The treatment of HCV-related ITP, particularly in the case of acute infection, is not standardized. Dufour et al. reported the outcome of 8 patients with HCV-related ITP [13]. Patients had a poor response to initial corticosteroids therapy, with only one complete response and three partial response. IVIG led to transient efficacy in three other patients. Of eight patients treated by antiviral therapy associating IFN-α with ribavirin, five responded. Normalisation of platelet count occurred in three responders, and normalisation of viral load was usually slow. Other authors have reported the increase of platelet count associated with complete HCV eradication after IFN therapy [14, 15]. However, kinetic of platelet recovery was usually low in these cases.

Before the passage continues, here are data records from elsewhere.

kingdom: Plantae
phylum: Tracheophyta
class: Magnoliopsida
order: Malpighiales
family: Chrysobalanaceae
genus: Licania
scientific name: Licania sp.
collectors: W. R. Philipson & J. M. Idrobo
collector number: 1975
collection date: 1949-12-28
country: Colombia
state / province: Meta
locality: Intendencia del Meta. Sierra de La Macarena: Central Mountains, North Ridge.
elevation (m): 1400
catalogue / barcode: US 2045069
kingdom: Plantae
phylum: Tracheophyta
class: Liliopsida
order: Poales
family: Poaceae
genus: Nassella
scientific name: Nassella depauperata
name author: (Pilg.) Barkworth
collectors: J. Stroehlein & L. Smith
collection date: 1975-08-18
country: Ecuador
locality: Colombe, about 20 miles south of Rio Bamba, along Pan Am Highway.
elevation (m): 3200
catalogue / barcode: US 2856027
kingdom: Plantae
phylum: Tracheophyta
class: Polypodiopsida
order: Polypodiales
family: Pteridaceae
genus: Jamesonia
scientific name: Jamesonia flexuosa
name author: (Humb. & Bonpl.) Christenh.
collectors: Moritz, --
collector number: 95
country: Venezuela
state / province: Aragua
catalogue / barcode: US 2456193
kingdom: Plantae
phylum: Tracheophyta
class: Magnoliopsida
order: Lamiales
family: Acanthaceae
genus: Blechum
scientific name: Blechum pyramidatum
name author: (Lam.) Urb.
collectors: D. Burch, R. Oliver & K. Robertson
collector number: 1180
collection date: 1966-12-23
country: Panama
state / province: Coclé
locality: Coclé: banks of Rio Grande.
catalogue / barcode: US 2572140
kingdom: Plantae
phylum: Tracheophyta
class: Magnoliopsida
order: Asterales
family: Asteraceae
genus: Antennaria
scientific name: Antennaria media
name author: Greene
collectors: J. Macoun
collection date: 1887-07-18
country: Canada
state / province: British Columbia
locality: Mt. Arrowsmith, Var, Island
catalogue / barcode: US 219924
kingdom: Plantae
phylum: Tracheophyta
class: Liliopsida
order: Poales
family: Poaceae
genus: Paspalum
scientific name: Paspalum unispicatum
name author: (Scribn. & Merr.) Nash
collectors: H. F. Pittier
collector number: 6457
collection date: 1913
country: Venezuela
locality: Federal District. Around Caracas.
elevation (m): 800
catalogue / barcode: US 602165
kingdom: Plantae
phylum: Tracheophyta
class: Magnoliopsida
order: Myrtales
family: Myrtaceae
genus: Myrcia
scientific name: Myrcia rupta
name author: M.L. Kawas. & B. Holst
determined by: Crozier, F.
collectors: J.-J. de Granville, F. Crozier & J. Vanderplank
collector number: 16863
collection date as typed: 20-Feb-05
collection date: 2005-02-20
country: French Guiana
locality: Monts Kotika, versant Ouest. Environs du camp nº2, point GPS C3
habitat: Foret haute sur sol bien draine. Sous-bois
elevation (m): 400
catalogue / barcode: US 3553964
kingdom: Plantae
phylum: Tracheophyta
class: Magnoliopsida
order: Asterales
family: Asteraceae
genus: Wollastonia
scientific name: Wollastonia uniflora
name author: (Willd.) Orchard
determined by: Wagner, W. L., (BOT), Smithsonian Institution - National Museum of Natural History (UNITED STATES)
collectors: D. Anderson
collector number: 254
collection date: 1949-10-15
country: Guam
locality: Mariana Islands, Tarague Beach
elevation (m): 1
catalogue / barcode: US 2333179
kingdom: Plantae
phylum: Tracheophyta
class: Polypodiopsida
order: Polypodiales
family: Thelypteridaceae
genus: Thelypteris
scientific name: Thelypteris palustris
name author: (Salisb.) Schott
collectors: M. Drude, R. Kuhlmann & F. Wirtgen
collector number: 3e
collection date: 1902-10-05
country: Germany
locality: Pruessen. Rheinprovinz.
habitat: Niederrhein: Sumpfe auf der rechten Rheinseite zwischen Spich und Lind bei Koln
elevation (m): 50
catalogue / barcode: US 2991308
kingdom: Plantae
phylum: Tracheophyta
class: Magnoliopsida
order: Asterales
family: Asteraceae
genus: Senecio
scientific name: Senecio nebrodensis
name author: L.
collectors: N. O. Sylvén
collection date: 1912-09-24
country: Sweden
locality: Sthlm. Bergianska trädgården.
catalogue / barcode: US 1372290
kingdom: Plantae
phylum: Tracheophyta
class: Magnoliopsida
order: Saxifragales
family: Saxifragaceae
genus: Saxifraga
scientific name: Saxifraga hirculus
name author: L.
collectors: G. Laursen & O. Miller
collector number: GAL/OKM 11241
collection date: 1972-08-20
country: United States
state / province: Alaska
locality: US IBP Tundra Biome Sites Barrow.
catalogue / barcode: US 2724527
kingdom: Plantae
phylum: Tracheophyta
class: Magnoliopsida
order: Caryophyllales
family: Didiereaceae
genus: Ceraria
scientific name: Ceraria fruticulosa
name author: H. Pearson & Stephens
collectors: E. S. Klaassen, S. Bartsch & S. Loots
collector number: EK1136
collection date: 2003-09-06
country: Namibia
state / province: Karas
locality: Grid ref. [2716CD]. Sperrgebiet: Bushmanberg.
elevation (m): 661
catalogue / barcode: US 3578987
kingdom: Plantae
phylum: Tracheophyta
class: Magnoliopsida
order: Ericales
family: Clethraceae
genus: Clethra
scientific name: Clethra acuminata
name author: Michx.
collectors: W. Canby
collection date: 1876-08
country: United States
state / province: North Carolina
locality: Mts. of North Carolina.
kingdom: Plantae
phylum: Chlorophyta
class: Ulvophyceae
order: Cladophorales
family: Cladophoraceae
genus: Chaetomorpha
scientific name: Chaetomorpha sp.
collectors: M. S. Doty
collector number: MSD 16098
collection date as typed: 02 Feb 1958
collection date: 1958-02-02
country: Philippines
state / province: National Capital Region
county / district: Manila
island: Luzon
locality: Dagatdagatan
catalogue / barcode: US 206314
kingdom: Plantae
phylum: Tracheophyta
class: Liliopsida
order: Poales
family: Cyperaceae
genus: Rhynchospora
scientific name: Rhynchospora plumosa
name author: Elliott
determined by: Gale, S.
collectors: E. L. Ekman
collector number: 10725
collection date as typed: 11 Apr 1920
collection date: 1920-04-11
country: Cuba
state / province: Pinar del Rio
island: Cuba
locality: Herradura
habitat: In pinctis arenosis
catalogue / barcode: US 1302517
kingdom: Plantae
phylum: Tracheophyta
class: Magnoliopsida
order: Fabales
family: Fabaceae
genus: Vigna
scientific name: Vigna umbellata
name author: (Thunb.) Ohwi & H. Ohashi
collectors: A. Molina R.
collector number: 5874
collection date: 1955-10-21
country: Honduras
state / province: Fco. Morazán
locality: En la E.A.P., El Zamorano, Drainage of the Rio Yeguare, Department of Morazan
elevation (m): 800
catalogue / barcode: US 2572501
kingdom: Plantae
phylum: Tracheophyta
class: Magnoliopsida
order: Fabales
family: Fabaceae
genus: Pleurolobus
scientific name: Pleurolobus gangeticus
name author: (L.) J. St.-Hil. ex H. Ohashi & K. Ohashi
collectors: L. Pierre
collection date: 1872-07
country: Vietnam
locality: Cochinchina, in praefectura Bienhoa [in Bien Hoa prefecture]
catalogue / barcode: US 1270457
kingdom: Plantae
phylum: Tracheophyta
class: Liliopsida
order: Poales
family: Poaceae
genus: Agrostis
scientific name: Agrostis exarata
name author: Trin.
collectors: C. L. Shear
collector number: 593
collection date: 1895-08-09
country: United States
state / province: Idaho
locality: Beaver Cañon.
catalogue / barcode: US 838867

Herein, we describe the case of a severe ITP associated with acute HCV reinfection. IVIG was chosen as the first-line therapy, owing to their efficacy in primary ITP and secondary ITP related to chronic HCV infection [6]. The absence of effect on the platelet count led to a second course of IVIG and administration of methylprednisolone, which improved only slightly the thombocytopenia. Sofosbuvir-ledipasvir treatment was then initiated which rapidly decreased viral load to under the limit of detection and normalised the platelet count. Interestingly, no drop back of platelet following corticosteroid discontinuation was observed. The acute installation of the thrombocytopenia, its refractoriness to the first-line immunomodulatory and immunosuppressive therapy, the rapid improvement following antiviral treatment and the absence of circulating anti-platelet antibodies suggest a predominant effect of direct viral-mediated platelet destruction in this context where the other adaptive mechanisms might not had the time to develop. Notably, the first HCV infection in the patient presented herein did not trigger any thrombocytopenia. There is currently no data on the risk on ITP following HCV reinfection and we can only speculate on the relation between the first infection and the ITP case.

In summary, we report herein the case of a secondary ITP associated with an acute genotype 1a HCV reinfection in a 54-year-old patient. Early treatment with sofosbuvir-ledispavir was followed by a rapid virological response and a sustained platelet count recovery, suggesting a viral-mediated platelet destruction corrected by the antiviral therapy.